Initialement, il s‘agissait d‘un webcomic publié en ligne en 2016. Au fil des années et grâce au feedback des lecteurs, ce projet a beaucoup évolué et a vu paraître deux tomes reliés – les Contes Classiques et les Contes d‘Andersen, tous deux financés avec succès sur Ulule lors de campagnes de financement participatif. Je pense que c‘est également une évolution très intéressante, car le public commence à être de plus en plus sensibilisé aux créations indépendantes, et cela permet également à des mangakas hors du Japon et sans éditeurs, de lancer leurs projets en-dehors des débouchés classiques.

J‘ai commencé le prochain tome qui est prévu pour l‘été 2025, mais malheureusement je croulais sous le travail entre les clients, les cours et les conventions qui étaient prioritaires, et je n’ai
pas pu travailler sur mon projet au cours des derniers mois. Le gros souci avec les mangas indépendants est que malheureusement, cela reste quasiment du «travail bénévole» pendant tout le processus de création, jusqu‘à ce que le livre soit prêt pour la vente. Concrètement 2 ans vont s’écouler avant que je ne touche un salaire pour les 200 pages que je souhaite dessiner. Pour pallier cela, je mise actuellement beaucoup sur Patreon, un autre système de financement participatif qui permet à mes fans de me rémunérer mensuellement, car IllusFairy est vraiment le projet qui me tient le plus à cœur et dans lequel j‘investis énormément d‘amour et de travail et que mes lecteurs attendent.

5) Vous allez aussi dans les salles de classes pour donner des cours de dessin de manga. Quelles compétences est-ce que les élèves développent pendant ces cours ?

La plupart de mes cours sont des introductions au dessin manga, habituellement de 2-3 heures. En général, les élèves y apprennent soit à dessiner un visage manga ou un corps, souvent en combinaison avec des éléments théoriques du character-design: qu‘est-ce qui fait un bon personnage? Comment les différencier à partir des expressions, des cheveux, de la gestuelle?
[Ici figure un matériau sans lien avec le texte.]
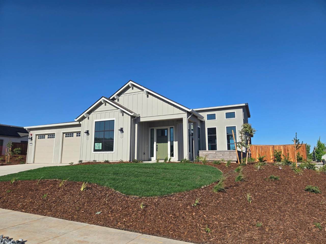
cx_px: 163
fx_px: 217
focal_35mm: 23
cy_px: 122
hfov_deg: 73.9
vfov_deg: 58.9
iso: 25
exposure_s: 1/2921
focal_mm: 5.4
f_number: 1.8
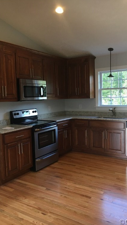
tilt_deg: -4.7
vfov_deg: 61.0
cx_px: 68
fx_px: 191
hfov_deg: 36.7
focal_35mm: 32
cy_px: 113
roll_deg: +0.9
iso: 40
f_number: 2.2
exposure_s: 1/30
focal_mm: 4.15
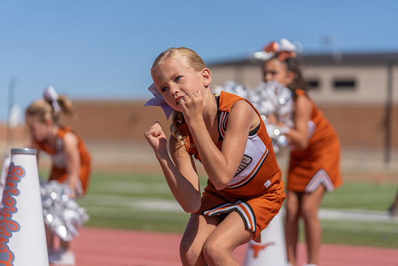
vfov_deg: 12.9
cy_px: 133
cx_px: 199
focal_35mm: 106
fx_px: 1172
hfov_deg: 19.3
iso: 100
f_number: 2.8
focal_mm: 106
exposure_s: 1/3200
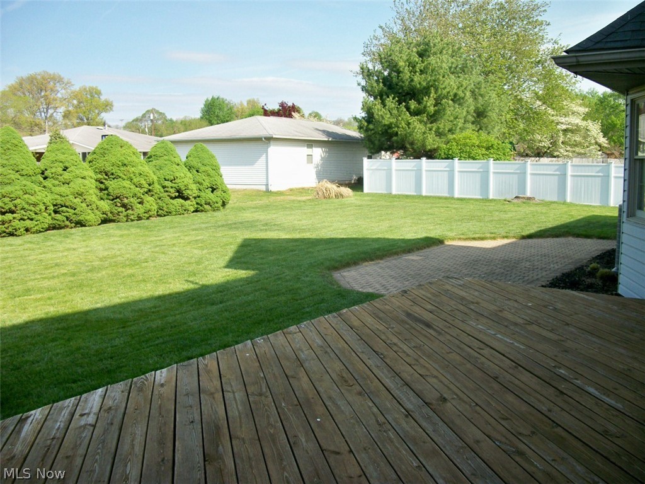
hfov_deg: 56.8
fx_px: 596
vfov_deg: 44.2
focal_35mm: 32
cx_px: 322
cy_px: 242
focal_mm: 5.7
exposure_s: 1/125
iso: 80
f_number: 8.8
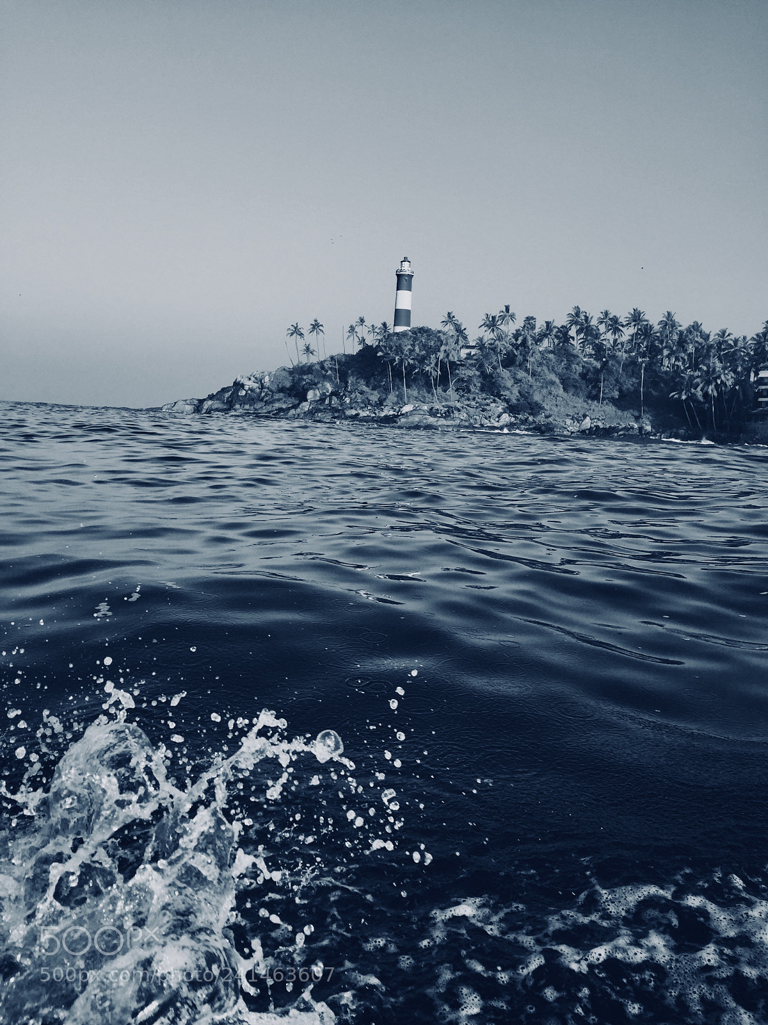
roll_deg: -1.1
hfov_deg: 48.2
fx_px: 858
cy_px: 512
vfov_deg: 61.7
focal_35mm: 29
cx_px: 384
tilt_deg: -2.7
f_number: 2.2
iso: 32
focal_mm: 4.15
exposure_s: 1/732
Le but est toujours d‘avoir un cours terminé = un sujet complètement traité pour permettre aux élèves de dessiner en autonomie. S‘il s‘agit de cours plus longs, par exemple lors du stage annuel de 30h à la Summerakademie, les élèves apprennent toutes les bases nécessaires pour dessiner entièrement à partir de leur imagination. Certains démarrent les cours simplement en recopiant leurs personnages préférés, mais ne savent pas comment en créer eux-mêmes. Je suis d‘un naturel très exigeant, donc le programme est assez strict (émotions, anatomie, chara-design, perspective, …) mais a été continuellement peaufiné au cours des 12 dernières années selon le feedback des élèves, afin de garantir de bons résultats en suivant des méthodes pourtant faciles. Après deux semaines, les élèves sont capables de dessiner de propres planches de manga en autonomie, donc c‘est très gratifiant à la fois pour eux et pour moi de voir de beaux résultats ensuite.
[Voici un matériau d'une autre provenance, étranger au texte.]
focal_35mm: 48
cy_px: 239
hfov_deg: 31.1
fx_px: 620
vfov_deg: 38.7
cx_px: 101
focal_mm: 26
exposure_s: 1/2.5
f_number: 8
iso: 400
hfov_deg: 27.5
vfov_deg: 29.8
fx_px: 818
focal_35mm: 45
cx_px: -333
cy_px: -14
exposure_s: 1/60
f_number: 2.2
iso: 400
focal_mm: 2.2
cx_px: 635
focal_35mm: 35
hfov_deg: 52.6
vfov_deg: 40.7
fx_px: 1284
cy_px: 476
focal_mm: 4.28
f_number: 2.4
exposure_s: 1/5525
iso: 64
6) Quel avantage voyez-vous dans le fait de laisser entrer le genre du manga en salle de classe de littérature française ?

Il s‘agit d‘un genre qui intéresse les jeunes, donc forcément cela peut rendre plus intéressantes des oeuvres qui pourraient paraître plus difficiles ou «ennuyeuses» à lire au premier abord. Certains mangas reprennent effectivement des oeuvres littéraires en un ou deux volumes (La Peste, Les trois Mousquetaires, Les Misérables, Le Conte de Monte-Christo,… il existe même
la Bible en manga!). Plusieurs professeurs de français m‘ont d‘ailleurs déjà dit avoir présenté Illustrated Fairytales durant des cours, car certains élèves disaient ne pas aimer lire – or, avec les images, la lecture devient plus rapide et intéressante. Et même si les mangas ne sont pas toujours considérés comme de «vrais» livres, ils le sont tout de même et permettent aux jeunes de lire sans s‘en rendre compte.